I recently encountered an “interesting” situation which I wanted to share with you. It sounds like a “tall tale” but believe me it’s true!
Are you sitting comfortably? Then of course, I’ll begin…..
I recently received an invitation to audition for a meditation narration project and, as this is a genre of voice-over I have a lot of experience in, I was happy to submit a demo of a segment of the script for consideration. The client was happy; it was just what they were looking for, and as I enjoy this type of narration I too was pleased and looked forward to getting my teeth into the project.
As this was a lengthy project, I narrated and submitted the first script for feedback, just to double check the client was satisfied before continuing with the whole project. Their feedback was somewhat of a surprise…
Before I tell you what they said… can I ask you, dear reader, what style of narration springs to mind when you think “meditation”? Let me give you a clue… we’re thinking narration for relaxation; narration that focusses on your breathing, on visualisation, to illicit a feeling of tranquillity, peace and calm.

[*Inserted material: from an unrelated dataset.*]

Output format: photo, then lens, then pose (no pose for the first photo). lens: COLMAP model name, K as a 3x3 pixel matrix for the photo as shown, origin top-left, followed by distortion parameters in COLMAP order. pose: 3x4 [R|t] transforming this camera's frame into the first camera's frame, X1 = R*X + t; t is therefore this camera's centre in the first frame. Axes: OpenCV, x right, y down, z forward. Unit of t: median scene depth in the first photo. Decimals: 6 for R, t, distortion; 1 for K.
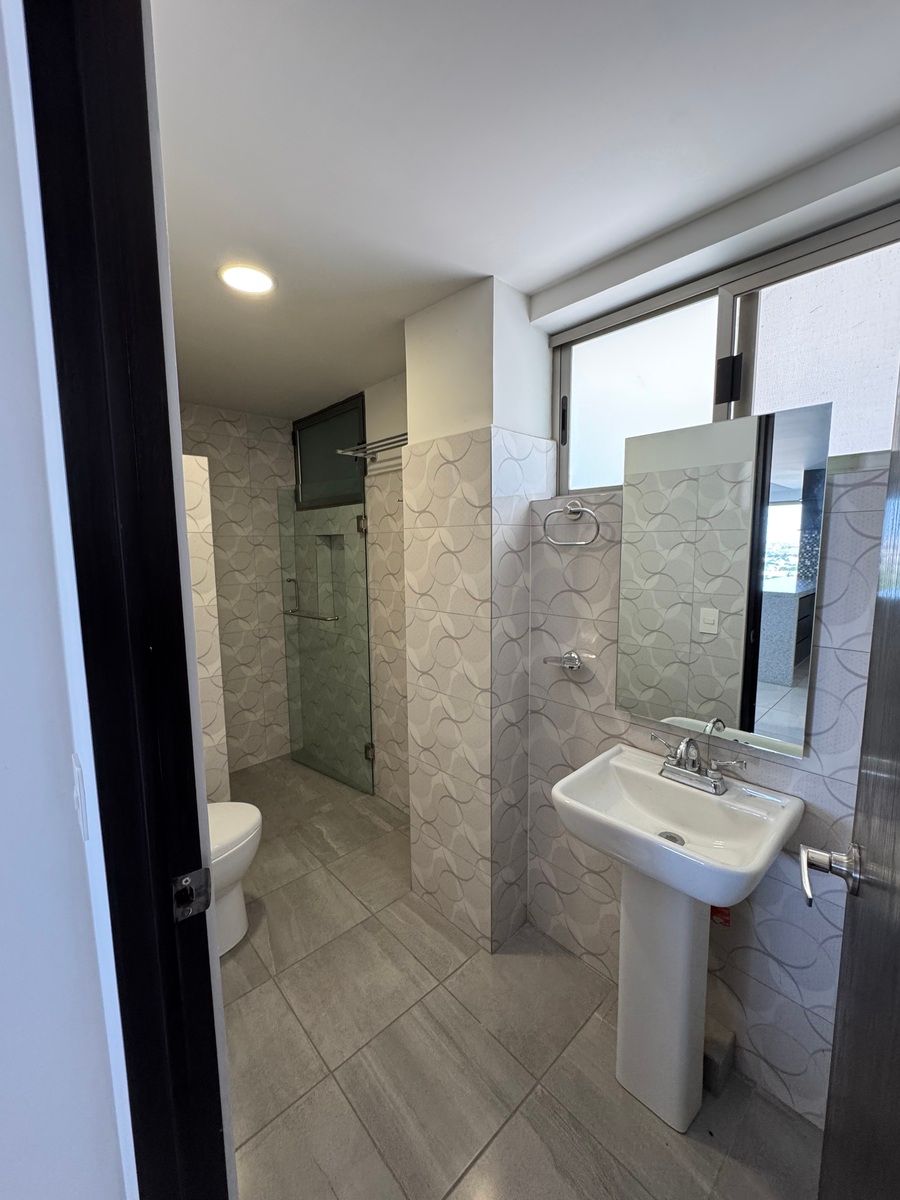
lens RADIAL K [[478.0, 0, 455.8], [0, 478.0, 599.1], [0, 0, 1]] dist [-0.004339, 0.001113]
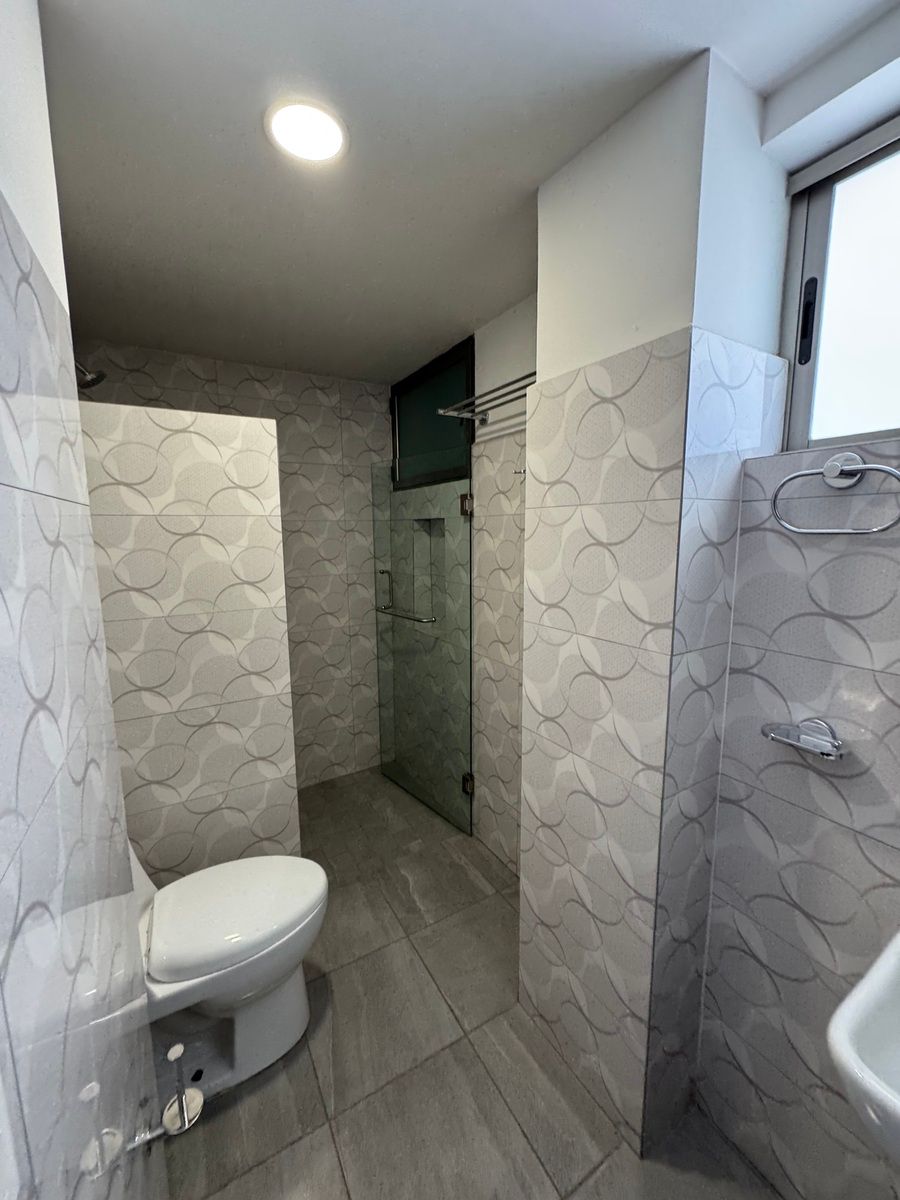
lens RADIAL K [[478.0, 0, 446.7], [0, 478.0, 599.2], [0, 0, 1]] dist [-0.004339, 0.001113]
pose [[0.972566, 0.034256, -0.230091, -0.057086], [-0.026861, 0.999019, 0.035197, -0.038626], [0.231071, -0.028051, 0.972532, 0.303475]]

Anyway, back to the client….. The opening line of their response was positive “we really love your voice”. Well, as I had previously sent an audition which they had approved and enjoyed, this was a further affirmation I was a good fit for the job. However, their next couple of statements completely threw me and frankly, left me speechless (not a great state to be in when you talk for a living!)
I won’t prolong the agony any further. Here’s what the client (who is a wellness company) said: “Could you try and sound “a little bit funny?” and “Maybe you could read it like Professor McGonagall from Harry Potter like a bedtime story?” Need to read that again? I get that. I had to read it several times for the message to sink in. My previous hours of meditation and hypnosis narration, which I know plenty of people listen to, is obviously lacking a comedic element and needs that headmistress-type tonality intended to send children off to the land of the zzzzzz’s.
You’re probably thinking my next step was to spend hours watching a Harry Potter box set to nail that dour tonality and learn to replicate the much-loved Minerva? Also, maybe it could be a good idea to babysit some little people to get my bedtime stories skills up to speed? I didn’t do either. I contacted the company and said “no, thank you”.
Allow me to elaborate. Firstly, as I have a great deal of experience with this type of narration I know what I need to do to create an ideal meditation recording. It doesn’t contain funny one-liners, the tonality isn’t that of a frosty headmistress and it sounds completely different to the children’s stories I love to narrate. I could give it my best shot at sounding like a Harry Potter character but then that wouldn’t be being true to the genre of narration, and, given I had already sent an audition they supposedly loved, how would I know the next “critique” from them wouldn’t be “can you make it all rhyme and narrate it in the style of Minnie Mouse?”
If the initial brief had been “narrate meditation guides in a funny, Professor McGonagall, bedtime story like way”, I would never have auditioned. It’s not the way I narrate meditation and frankly if I was asked which Harry Potter character voice I could take a stab at, it would be Professor Trelawney. When someone keeps shifting the goalposts you have to know when it is time to walk away. I put my heart and soul into all my recordings… they are so much more than my voice… and clients that don’t know what they want and ask for constant style revisions are so hard to please.
Here at Lovely Voice our tag line is “we deliver YOUR message the way YOU want it heard”. What that means is we will always discuss with you what you need and offer a demo so you can be sure we deliver the right voice and tonality for your project. However, there are some styles of narration where we would recommend the client stay true to the correct format and the originally agreed style and tonality rather than changing the goalposts to something that is a total mismatch, after the recording has commenced.
Rant over…. Time to chill out and meditate (the old school way!)